The indigenous people and wildlife of the Peruvian Amazon could be severely impacted if the current severe climatic events continue, a leading Earthwatch scientist and Amazon expert warns.
Current conditions have resulted in fewer observations of pink river dolphins.
Dr. Richard Bodmer of the Durrell Institute of Conservation and Ecology (University of Kent) and the Wildlife Conservation Society says deforestation, over-hunting, over-fishing, contamination from the oil industry and now climate change are all contributing to the demise of the greatest rainforest on Earth.
Dr. Bodmer's research in the Amazon has been supported by Earthwatch for the past five years. Research results from 2010 are revealing the consequences of the severe drought and extremely low water levels that are occurring in the Amazon. Dr. Bodmer and his teams of Earthwatch volunteers, researchers and students are studying river dolphins, monkeys, fish, caimans, macaws, deer, peccaries, tapirs, jaguars and giant river otters to understand how increasing climatic changes are impacting their ecology, behaviour and populations. The research is being carried out in the Pacaya Samiria National Reserve in the Peruvian Amazon - an area spanning more than 20,000km2 (the size of Wales).
Dr. Bodmer says: "The pink and grey river dolphins are an important part of the aquatic ecosystem in the Samiria River as they are an indicator species for the health of the riverine ecosystem." The researchers' findings indicate that the extreme low water levels of the Samiria River in 2010 are reducing habitat extent for many species and have a negative impact on the river dolphin population structure overall.
"The conditions have resulted in fewer dolphins observed throughout the Samiria River. Overall, pink river dolphin numbers have decreased by 47 per cent and the grey river dolphin by 49 per cent compared with previous years' population estimates. The dolphins have been forced to leave their habitats in the Samiria River and find refuge in the larger channels of the Amazon."
Earthwatch volunteers on the Amazon Riverboat Exploration expedition.

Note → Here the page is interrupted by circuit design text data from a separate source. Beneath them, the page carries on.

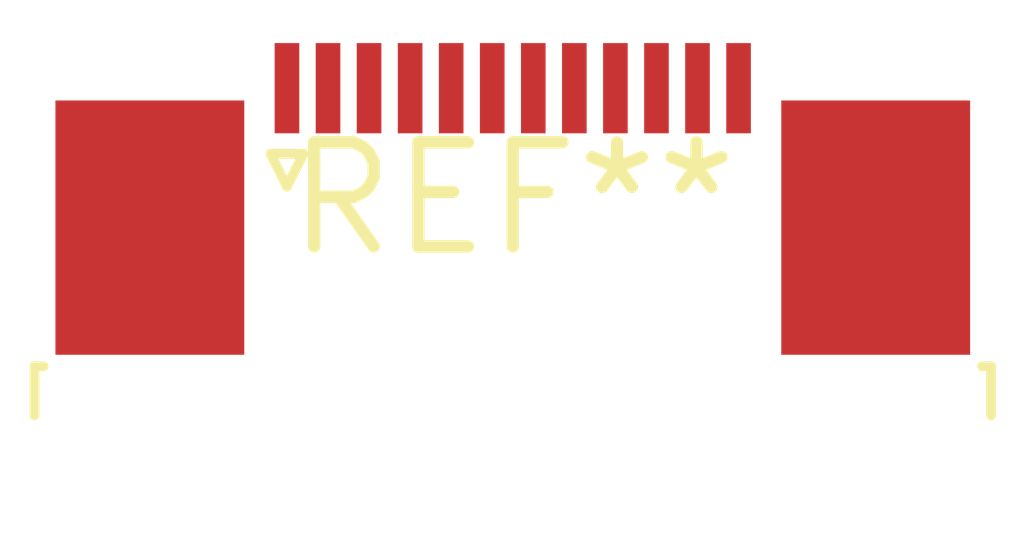
<source format=kicad_pcb>
(kicad_pcb (version 20240108) (generator pcbnew)

  (general
    (thickness 1.6)
  )

  (paper "A4")
  (layers
    (0 "F.Cu" signal)
    (31 "B.Cu" signal)
    (32 "B.Adhes" user "B.Adhesive")
    (33 "F.Adhes" user "F.Adhesive")
    (34 "B.Paste" user)
    (35 "F.Paste" user)
    (36 "B.SilkS" user "B.Silkscreen")
    (37 "F.SilkS" user "F.Silkscreen")
    (38 "B.Mask" user)
    (39 "F.Mask" user)
    (40 "Dwgs.User" user "User.Drawings")
    (41 "Cmts.User" user "User.Comments")
    (42 "Eco1.User" user "User.Eco1")
    (43 "Eco2.User" user "User.Eco2")
    (44 "Edge.Cuts" user)
    (45 "Margin" user)
    (46 "B.CrtYd" user "B.Courtyard")
    (47 "F.CrtYd" user "F.Courtyard")
    (48 "B.Fab" user)
    (49 "F.Fab" user)
    (50 "User.1" user)
    (51 "User.2" user)
    (52 "User.3" user)
    (53 "User.4" user)
    (54 "User.5" user)
    (55 "User.6" user)
    (56 "User.7" user)
    (57 "User.8" user)
    (58 "User.9" user)
  )

  (setup
    (pad_to_mask_clearance 0)
    (pcbplotparams
      (layerselection 0x00010fc_ffffffff)
      (plot_on_all_layers_selection 0x0000000_00000000)
      (disableapertmacros false)
      (usegerberextensions false)
      (usegerberattributes false)
      (usegerberadvancedattributes false)
      (creategerberjobfile false)
      (dashed_line_dash_ratio 12.000000)
      (dashed_line_gap_ratio 3.000000)
      (svgprecision 4)
      (plotframeref false)
      (viasonmask false)
      (mode 1)
      (useauxorigin false)
      (hpglpennumber 1)
      (hpglpenspeed 20)
      (hpglpendiameter 15.000000)
      (dxfpolygonmode false)
      (dxfimperialunits false)
      (dxfusepcbnewfont false)
      (psnegative false)
      (psa4output false)
      (plotreference false)
      (plotvalue false)
      (plotinvisibletext false)
      (sketchpadsonfab false)
      (subtractmaskfromsilk false)
      (outputformat 1)
      (mirror false)
      (drillshape 1)
      (scaleselection 1)
      (outputdirectory "")
    )
  )

  (net 0 "")

  (footprint "TE_1-1734839-2_1x12-1MP_P0.5mm_Horizontal" (layer "F.Cu") (at 0 0))

)

</source>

The decrease in dolphin numbers is directly related to fish populations, as fish are also being impacted by the extremely low water levels of the Samiria River in 2010. The low water level also appears to have impacted other animals such as the spectacled caiman and the smaller macaw species, particularly the chestnut-fronted macaw.
Dr. Bodmer says the local Cocama Indians have also had to adjust their livelihoods to the current conditions.
"Fortunately, there are still enough fish and wildlife in the Samiria because of the conservation actions by the local people and the Peruvian government over the past decade. However, if the extreme climatic events continue, both the wildlife and the local people will be severely impacted."
The research conducted by Dr. Bodmer and Pablo Puertas of the Wildlife Conservation Society and their teams will continue to improve understanding of the impacts of climate change on the region, and the research team will work with local communities to find solutions that will maintain healthy fisheries and populations of species they rely on for survival.
"The efforts of the local indigenous people and their determination not to lose the forests that they depend on for their livelihoods might be the last resort to save the Amazon forests," concludes Dr. Bodmer.